#### Metin bölümü
İktidarın, ülkeyi tek adam rejimine sürükleyerek ve bunu kurumlaştırarak, kendisi için dikensiz gül bahçesine çevirme çabası, sürekli bir dirençle karşılaşsa da, kendisini bir üst noktaya taşımayı başardı. Bunda, ana muhalefet ve çeperinin, iktidarın elini kolaylaştırıcı bir anlayışı hâkim kılmasının elbette katkısı tartışılmaz. Elindeki silahı, “Devletin Bekası” duvarının arkasına geçerek ateş eden iktidar, buna karşı güçlü bir direnç görmeyince, duvarın arkasından çıkıp, hareket eden her şeye ateş etmeye başladı ve çok uzun zamandır ülke bu ateş hattının içinde.
Ülke her anlamda yanıyor ve ülke sırtına yüklenen tabutlarla önümüzden bir kez daha geçiyor. Biz kez daha geçiyor diyorum çünkü Roboski’de, otuz dört tabut, Kürt köylülerinin omuzlarındaydı. İçinde çocukları, eşleri, sevdikleri vardı. Bombalanmışlardı ve bombaları üzerlerine bırakan uçaklar, vatandaşı oldukları ülkenin uçaklarıydı.
########
#### Sağlanan veriler
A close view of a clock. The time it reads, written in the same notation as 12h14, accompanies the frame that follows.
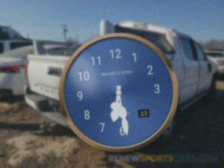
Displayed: 6h29
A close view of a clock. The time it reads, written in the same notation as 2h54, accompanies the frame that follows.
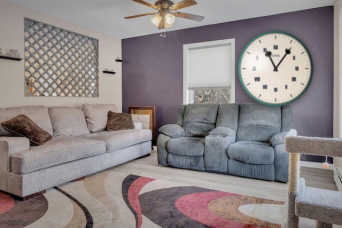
########
**Yapılacak işler:**
1. Aşağıdaki (a), (b) ve (c) ifadelerinin metin bölümüyle uyuşup uyuşmadığını belirtin; her biri için evet ya da hayır deyip karara dayanak olan sözleri metin bölümünden aynen aktarın. (a) Roboski'de otuz dört tabut Kürt köylülerinin omuzlarındaydı. (b) Bombaları bırakan uçaklar yabancı bir ülkeye aitti. (c) İktidarın çabası hiçbir dirençle karşılaşmadı.
2. Metin bölümünde “İktidarın, ülkeyi tek” sözlerinden aşağıya doğru “ateş hattının içinde.” sözlerine kadar her şeyi hiç değiştirmeden alıntılayın.
Verilerin buradaki işle hiçbir ilgisi yoktur.

**Çözümler:**
1.
(a) Evet: “otuz dört tabut, Kürt köylülerinin omuzlarındaydı”
(b) Hayır: “bombaları üzerlerine bırakan uçaklar, vatandaşı oldukları ülkenin uçaklarıydı”
(c) Hayır: “sürekli bir dirençle karşılaşsa da”

2.
İktidarın, ülkeyi tek adam rejimine sürükleyerek ve bunu kurumlaştırarak, kendisi için dikensiz gül bahçesine çevirme çabası, sürekli bir dirençle karşılaşsa da, kendisini bir üst noktaya taşımayı başardı. Bunda, ana muhalefet ve çeperinin, iktidarın elini kolaylaştırıcı bir anlayışı hâkim kılmasının elbette katkısı tartışılmaz. Elindeki silahı, “Devletin Bekası” duvarının arkasına geçerek ateş eden iktidar, buna karşı güçlü bir direnç görmeyince, duvarın arkasından çıkıp, hareket eden her şeye ateş etmeye başladı ve çok uzun zamandır ülke bu ateş hattının içinde.